In reference to the patch...and the link to Lockheed Martin the beginning...at mark 14.54 it shows laborers moving sheets of aircraft sheet metal into the factory and then cutting them to size. What I'd like to know is if we took this "patch" measured it, and then broke that size out into halves or quarters...would it add up to a full sheet of metal. Be interesting to know what the actual size of the full sheets would be. Anyone know Ric?

Ric Gillespie

Quote from: Randy Conrad on June 27, 2014, 06:23:35 PM
In reference to the patch...and the link to Lockheed Martin the beginning...at mark 14.54 it shows laborers moving sheets of aircraft sheet metal into the factory and then cutting them to size. What I'd like to know is if we took this "patch" measured it, and then broke that size out into halves or quarters...would it add up to a full sheet of metal. Be interesting to know what the actual size of the full sheets would be. Anyone know Ric?

Remember, the patch has nothing to do with Lockheed. It was fabricated in Miami, almost certainly by PanAm mechanics.
BTW, Lockheed Martin is the modern company, a merger of the old Martin company and Lockheed Aircraft Corp.



Randy Conrad

So do we know if the metal used in Miami was also supplied to make the Electra in Burbank, California. Just curious!!!!

Ric Gillespie

Quote from: Randy Conrad on June 27, 2014, 08:51:45 PM
So do we know if the metal used in Miami was also supplied to make the Electra in Burbank, California. Just curious!!!!

At this time we have no information about where the aluminum used to make the patch came from except that it had to have been made by ALCOA.  My best guess is that it came from a stock of aluminum PanAm had on hand for making repairs to its flying boats.

JNev

Quote from: Randy Conrad on June 27, 2014, 06:23:35 PM
In reference to the patch...and the link to Lockheed Martin the beginning...at mark 14.54 it shows laborers moving sheets of aircraft sheet metal into the factory and then cutting them to size.

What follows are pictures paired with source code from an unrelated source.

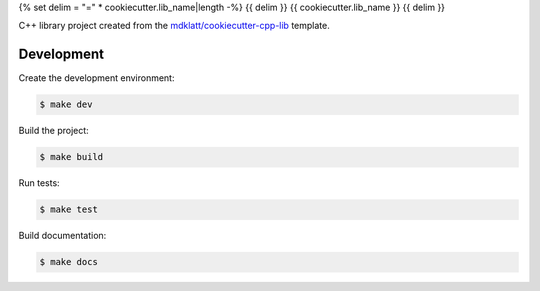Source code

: {% set delim = "=" * cookiecutter.lib_name|length -%}
{{ delim }}
{{ cookiecutter.lib_name }}
{{ delim }}

C++ library project created from the `mdklatt/cookiecutter-cpp-lib`_ template.


===========
Development
===========

Create the development environment:

.. code-block::

    $ make dev


Build the project:

.. code-block::

    $ make build


Run tests:

.. code-block::

    $ make test


Build documentation:

.. code-block::

    $ make docs


.. _mdklatt/cookiecutter-cpp-lib: https://github.com/mdklatt/cookiecutter-cpp-lib

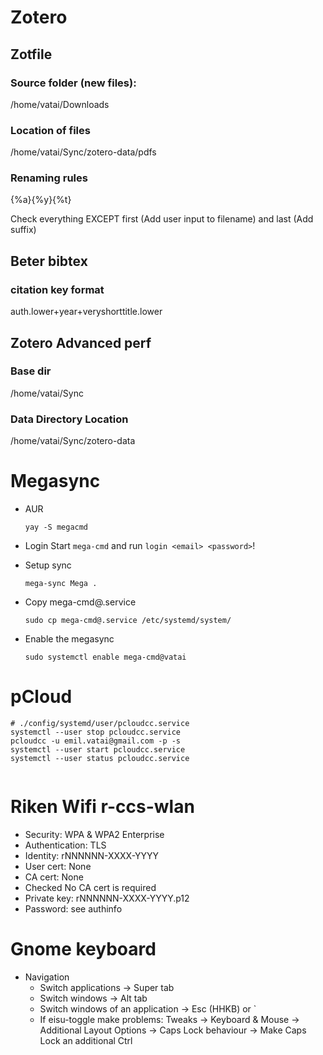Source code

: * Zotero

** Zotfile

*** Source folder (new files):

/home/vatai/Downloads


*** Location of files

/home/vatai/Sync/zotero-data/pdfs


*** Renaming rules

{%a}{%y}{%t}

Check everything EXCEPT first (Add user input to filename) and last (Add suffix)


** Beter bibtex

*** citation key format

auth.lower+year+veryshorttitle.lower


** Zotero Advanced perf

*** Base dir

/home/vatai/Sync


*** Data Directory Location

/home/vatai/Sync/zotero-data

* Megasync

- AUR
  #+begin_src shell
    yay -S megacmd
  #+end_src

- Login
  Start =mega-cmd= and run =login <email> <password>=!

- Setup sync
  #+begin_src shell
    mega-sync Mega .
  #+end_src

- Copy mega-cmd@.service
  #+begin_src shell
    sudo cp mega-cmd@.service /etc/systemd/system/
  #+end_src

- Enable the megasync
  #+begin_src shell
    sudo systemctl enable mega-cmd@vatai
  #+end_src

* pCloud
#+begin_src shell
  # ./config/systemd/user/pcloudcc.service
  systemctl --user stop pcloudcc.service
  pcloudcc -u emil.vatai@gmail.com -p -s
  systemctl --user start pcloudcc.service
  systemctl --user status pcloudcc.service

#+end_src

* Riken Wifi r-ccs-wlan

- Security: WPA & WPA2 Enterprise
- Authentication: TLS
- Identity: rNNNNNN-XXXX-YYYY
- User cert: None
- CA cert: None
- Checked No CA cert is required
- Private key: rNNNNNN-XXXX-YYYY.p12
- Password: see authinfo

* Gnome keyboard
- Navigation
  - Switch applications -> Super tab
  - Switch windows -> Alt tab
  - Switch windows of an application -> Esc (HHKB) or `
  - If eisu-toggle make problems: Tweaks -> Keyboard & Mouse -> Additional Layout Options -> Caps Lock behaviour -> Make Caps Lock an additional Ctrl
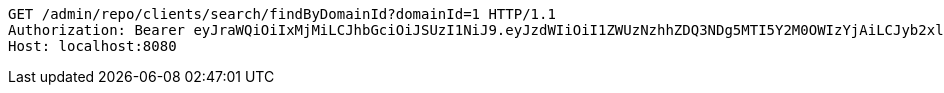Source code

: [source,http,options="nowrap"]
----
GET /admin/repo/clients/search/findByDomainId?domainId=1 HTTP/1.1
Authorization: Bearer eyJraWQiOiIxMjMiLCJhbGciOiJSUzI1NiJ9.eyJzdWIiOiI1ZWUzNzhhZDQ3NDg5MTI5Y2M0OWIzYjAiLCJyb2xlcyI6W10sImlzcyI6Im1tYWR1LmNvbSIsImdyb3VwcyI6WyJ0ZXN0Iiwic2FtcGxlIl0sImF1dGhvcml0aWVzIjpbXSwiY2xpZW50X2lkIjoiMjJlNjViNzItOTIzNC00MjgxLTlkNzMtMzIzMDA4OWQ0OWE3IiwiZG9tYWluX2lkIjoiMCIsImF1ZCI6InRlc3QiLCJuYmYiOjE1OTQ0NDcxNTIsInVzZXJfaWQiOiIxMTExMTExMTEiLCJzY29wZSI6ImEuMS5jbGllbnQucmVhZCIsImV4cCI6MTU5NDQ0NzE1NywiaWF0IjoxNTk0NDQ3MTUyLCJqdGkiOiJmNWJmNzVhNi0wNGEwLTQyZjctYTFlMC01ODNlMjljZGU4NmMifQ.kLK1G_8lAEl8OqvqD7dcxnO0MTVjNJ-d30P69ya1jxmvi8tutgNjb1vgsMuznZRcURwtomb38HfNIgWAOVcmbKbsR3zN1v98Cmnv6LQBqY2xZmm3WYjA_ECiGX7oBrdLxvtgsxh3QCgWZ-9MUI7PyvYETkTPWEymvzlogYrQzdwRWDDNW3qRt2DbaBWsAplz_j8DVwLwJiLQmpysyFVQL_9hvgjB7g9nAC6h4vnXHW8bi8Wga0UU1fta8GzwuA7wcsmbX3-wsSm-iAmfNxjxr-X_5Uw0C6oE7Q39X9KKSQ60X8Pd56EmZDgB4jSZhG5QD-3E3-jIKGL8gT5IknH2hA
Host: localhost:8080

----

What I'd like to know is if we took this "patch" measured it, and then broke that size out into halves or quarters...would it add up to a full sheet of metal. Be interesting to know what the actual size of the full sheets would be. Anyone know Ric?

Not sure I follow where you're going with this, Randy, maybe missing your point.  2-2-V-1, whatever it was or where ever it came from, was simply cut from a larger piece of metal somewhere. 

If memory serves, those rolls or sheets of stock are about 4 feet wide - maybe wider in some cases, and can be rather long.  Small shops order smaller quantities cut from large stock, whereas a shop like Lockheed or PanAm might easily have full sheets or rolls in inventory to take something like 2-2-V-1 from.  Typically the larger stock would be sheared to the desired size.